TO DO » Each entry is to be reproduced verbatim, and images are to be omitted.

──────── PROVIDED RECORDS ────────

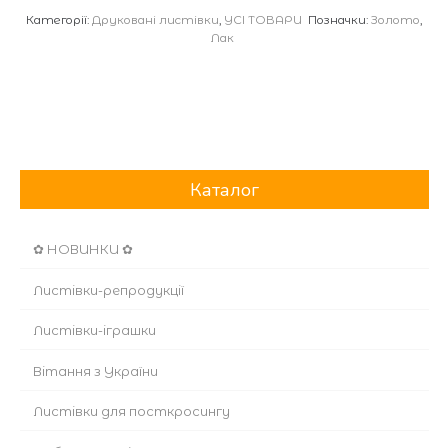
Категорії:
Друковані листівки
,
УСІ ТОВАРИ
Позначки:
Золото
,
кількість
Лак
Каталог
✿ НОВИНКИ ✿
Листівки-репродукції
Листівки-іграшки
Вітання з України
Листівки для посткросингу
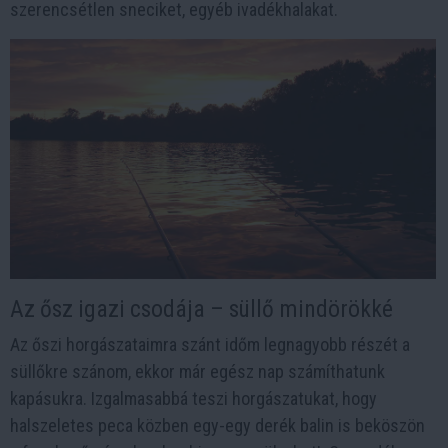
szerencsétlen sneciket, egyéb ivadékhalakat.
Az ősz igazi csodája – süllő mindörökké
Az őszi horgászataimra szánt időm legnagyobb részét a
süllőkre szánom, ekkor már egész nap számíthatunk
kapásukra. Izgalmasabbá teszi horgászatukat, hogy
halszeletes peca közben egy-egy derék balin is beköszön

────────

RESPONSE TO THIS TASK »
Категорії:
Друковані листівки
,
УСІ ТОВАРИ
Позначки:
Золото
,
кількість
Лак
Каталог
✿ НОВИНКИ ✿
Листівки-репродукції
Листівки-іграшки
Вітання з України
Листівки для посткросингу
szerencsétlen sneciket, egyéb ivadékhalakat.
Az ősz igazi csodája – süllő mindörökké
Az őszi horgászataimra szánt időm legnagyobb részét a
süllőkre szánom, ekkor már egész nap számíthatunk
kapásukra. Izgalmasabbá teszi horgászatukat, hogy
halszeletes peca közben egy-egy derék balin is beköszön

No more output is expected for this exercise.